Der Mann, der seine fünf Meter langen Arme hinter sich herzieht, die humpelnde Frau im Pelz, der Narr im hysterischen Monologausbruch: solche und unzählige weitere Eintagsfliegen und Wiederholungstäter, traten auf und ab, schlugen als Kostümtsunami wellenartig auf das Publikum ein und reizüberfluteten die Bühne bis in den verstaubtesten Winkel. Nach dem Schlag-auf-Schlag an menschlichen Explosionen, ging Dante:Dreams ruhiger weiter, vereinzelt sogar mit Szenen, die beinahe an einen klassischen Theaterabend erinnerten. Beinahe.


Im weiteren Verlauf blieb der erwartbare "Untergang" in Sichtweite. Nie plätscherte die "Handlung" dahin, die Performer*innen hatten schlicht keine Zeit dazu, schließlich waren sie ja nicht eingesperrt im Eigenheim, sondern verausgabten sich vor anderen Menschen – bevor ein möglicher nächster Lockdown sie zum erneuten Theaterstreaming verdonnern würde: einsam am Bildschirm und mitunter verschwörerisch kontrolliert und regiert von einem der reichsten Gutmenschen...

### ANGEZEIGTE DATEN

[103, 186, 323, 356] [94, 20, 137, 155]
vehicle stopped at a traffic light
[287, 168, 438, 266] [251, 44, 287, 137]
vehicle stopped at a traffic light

### PFLICHTAUFGABEN
a - Übersetze aus dem Textauszug über Dante:Dreams diesen Satz ins Englische: „Nach dem Schlag-auf-Schlag an menschlichen Explosionen, ging Dante:Dreams ruhiger weiter, vereinzelt sogar mit Szenen, die beinahe an einen klassischen Theaterabend erinnerten.“
b - Führe den Textauszug über Dante:Dreams über seinen letzten Satz hinaus weiter.
Das Material spielt hierbei keine Rolle.

### GEGEBENE ANTWORTEN
a - After the rapid-fire succession of human explosions, Dante:Dreams continued more calmly, at times even with scenes that almost recalled a classic evening at the theater.

b -
In rascher Bilderfolge kam die Inszenierung nach über 90 Minuten an ein undurchschaubares Ende. In der Verlängerung "standen" sich Publikum und Bühnenakteure sitzend gegenüber. Aufgebraucht und ausgelaugt zogen die Figuren in einer bereinigenden Licht- und Soundsilhouette dahin, die einen leichtfüßig, die anderen beschwert, alle einer überirdisch vorgegeben Richtung folgend. Am Ende kehrten sie kollektiv in den Trott des persönlichen Stillstands zurück. Nach all den Strapazen war das Stück endlich beim Anfang angekommen.